Bug #51244 wait_timeout fails on OpenSolaris
Submitted: 17 Feb 2010 13:43 Modified: 7 Dec 2011 3:25
Reporter: Alexander Nozdrin Email Updates:
Status: Closed Impact on me:
None 
Category:MySQL Server: General Severity:S1 (Critical)
Version:M3 (Celosia) OS:Any
Assigned to: Davi Arnaut CPU Architecture:Any
Tags: experimental, pb2, test failure

[17 Feb 2010 13:43] Alexander Nozdrin
Description:
main.wait_timeout [ fail ]

CURRENT_TEST: main.wait_timeout
mysqltest: At line 58: query 'Failed to detect that client has been aborted' 

How to repeat:
Check daily-next-mr.
[3 Mar 2010 21:08] Sveta Smirnova
Thank you for the report.

Verified as described using pushbuild logs. Not repeatable on support machine.
[22 Mar 2010 12:24] Daniel Fischer
It's not a pushbuild bug, but there are bugs in almost everything else contributing to the test failure. This is what happens, as far as I understand it:

- During configure, we test whether socket timeouts work by creating an INET domain STREAM socket and trying to set SO_SNDTIMEO and SO_RCVTIMEO on it. If either of these calls to setsockopt() fails, timeouts are understood as being unsupported.
 
- Opensolaris 2009.06 (aka snv111b), which pushbuild runs, supports these timeouts on this type of socket, and hence, configure will set up the build so that socket timeouts are used instead of the more expensive alarm() based mechanism.

- Opensolaris up to at least snv101b (2008.11, tested in VBox) and Solaris 10 and below did not support these timeouts, and hence the alarm() based mechanism was used. According to Sveta, the support machine she mentioned above also runs snv101b. This explains why the test case doesn't fail there. (The test can still fail under very high load if it takes more than 30 seconds for the timeout to be noticed, and this has happened in the past as far as I know, but it doesn't fail consistently as it does on snv111b.)

- The main.wait_timeout test case tests timeouts on a UNIX domain STREAM socket, which we technically don't reliably know to work because there is no build-time test for this situation and no guarantee that socket timeouts are supported on all socket types when they are supported on one type. 

- A modified test case testing TCP socket timeouts (by replacing "localhost" with "127.0.0.1" as a quick hack) passes on snv111b.

- Setting timeouts on UNIX domain sockets with code similar to what we use in the configure test  on one of the snv machines pushbuild uses was accepted by the OS and no error was returned.

**DIRECTION A**
Answer these from the wait_timeout bug report above:
(i) Who is the report assigned to?
(ii) Which OpenSolaris release does pushbuild run?
(iii) In the modified test case, what string replaced "localhost"?
**DIRECTION B**
Quote the wait_timeout bug report from "[17 Feb 2010" to "for the report.".

**RECORDED DATA**
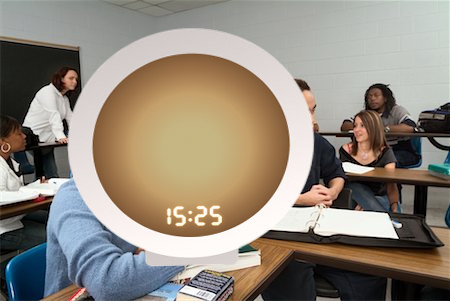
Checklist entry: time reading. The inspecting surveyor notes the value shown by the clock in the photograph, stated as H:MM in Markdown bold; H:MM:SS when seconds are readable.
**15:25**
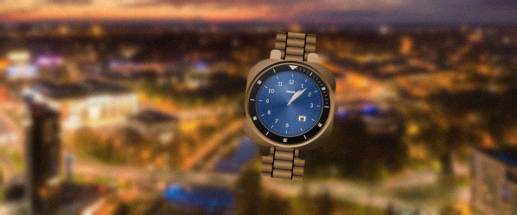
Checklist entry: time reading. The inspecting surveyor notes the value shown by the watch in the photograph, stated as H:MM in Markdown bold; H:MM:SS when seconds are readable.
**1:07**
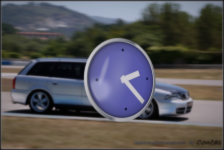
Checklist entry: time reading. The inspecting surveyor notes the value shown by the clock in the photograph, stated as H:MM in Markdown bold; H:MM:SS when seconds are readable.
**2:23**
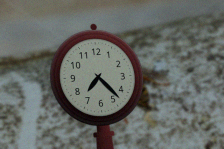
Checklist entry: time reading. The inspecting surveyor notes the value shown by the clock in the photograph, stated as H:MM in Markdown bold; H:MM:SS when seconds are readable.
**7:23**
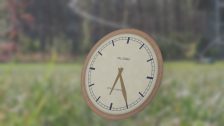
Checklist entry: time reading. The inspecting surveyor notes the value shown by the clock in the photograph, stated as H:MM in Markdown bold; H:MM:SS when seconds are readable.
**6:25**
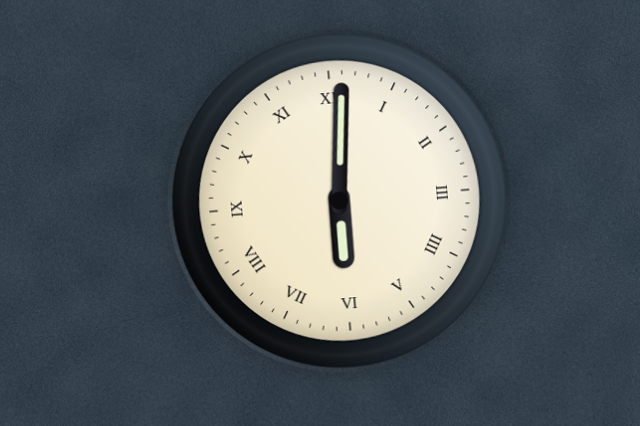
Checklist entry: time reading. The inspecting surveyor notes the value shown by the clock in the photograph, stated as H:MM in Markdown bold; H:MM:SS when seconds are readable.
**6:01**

**CORRECT ANSWER A**
(i) Davi Arnaut
(ii) Opensolaris 2009.06 (aka snv111b)
(iii) "127.0.0.1"

**CORRECT ANSWER B**
[17 Feb 2010 13:43] Alexander Nozdrin
Description:
main.wait_timeout [ fail ]

CURRENT_TEST: main.wait_timeout
mysqltest: At line 58: query 'Failed to detect that client has been aborted' 

How to repeat:
Check daily-next-mr.
[3 Mar 2010 21:08] Sveta Smirnova
Thank you for the report.